Extended Data Fig. 7. Subclonal SCNA landscape across tumour types.

a–e, The following tumour types were analysed: LUAD (a; n = 84), LUSC (b; n = 31), prostate adenocarcinoma (c; n = 10), SKCM (d; n = 30) and endometrial carcinoma (e; n = 27). Across-genome plots show clonal and subclonal SCNAs. Within each tumour type for each chromosome, the following data are shown (top to bottom): the proportion of patients with gains or amplifications. The black line indicates the total proportion of patients with gains/amplifications; the yellow and grey lines or shades indicate the proportion of patients with subclonal and clonal gains, respectively. The MRCA was derived by phylogenetic analysis (see Methods, ‘Ancestral reconstruction and phylogeny inference’). For each locus, the frequency of gains (red) and losses (blue) found in the MRCAs of the tumours are indicated. The GISTIC2.0 events. These tracks indicate significant SCNA focal events that were identified by GISTIC2.0 (see Methods, ‘GISTIC2.0 peak definition’ and ‘GISTIC2.0 consensus peak definition’) and recurrent arm-level events (see Methods, ‘Arm-level SCNA definition’). The proportion of patients with loss/LOH events.
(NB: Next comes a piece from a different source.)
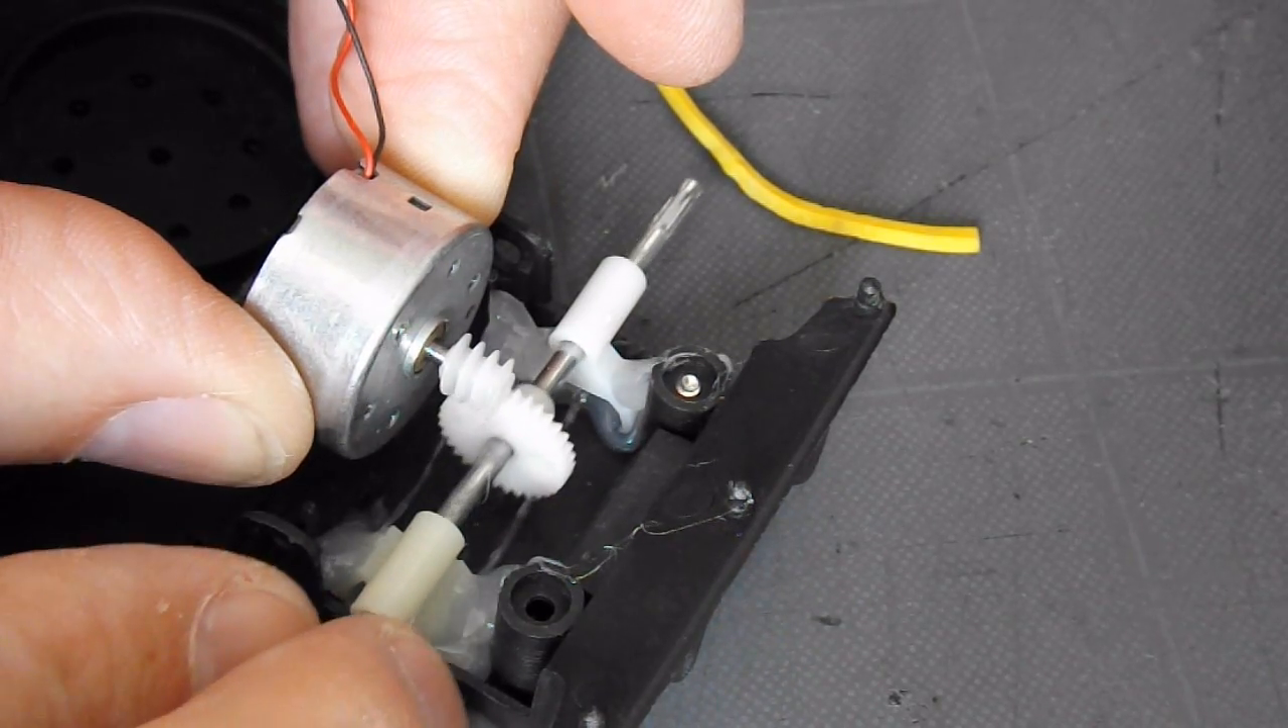That worm gear fits on that motor nicely.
The black line indicates the total proportion of patients with loss/LOH events; the yellow and grey lines or shades indicate the proportion of patients with subclonal and clonal losses, respectively. The black, yellow and grey lines indicate significance thresholds for total loss/LOH, subclonal loss/LOH and clonal loss/LOH, respectively. Proportion of patients with mirrored subclonal allelic imbalance (MSAI) originating from distinct haplotypes identified by multi-sample phasing. The red line indicates the significance threshold determined by a permutation test at the 0.05 level (see Methods, ‘Permutation test for recurrence of SCNA across tumours’).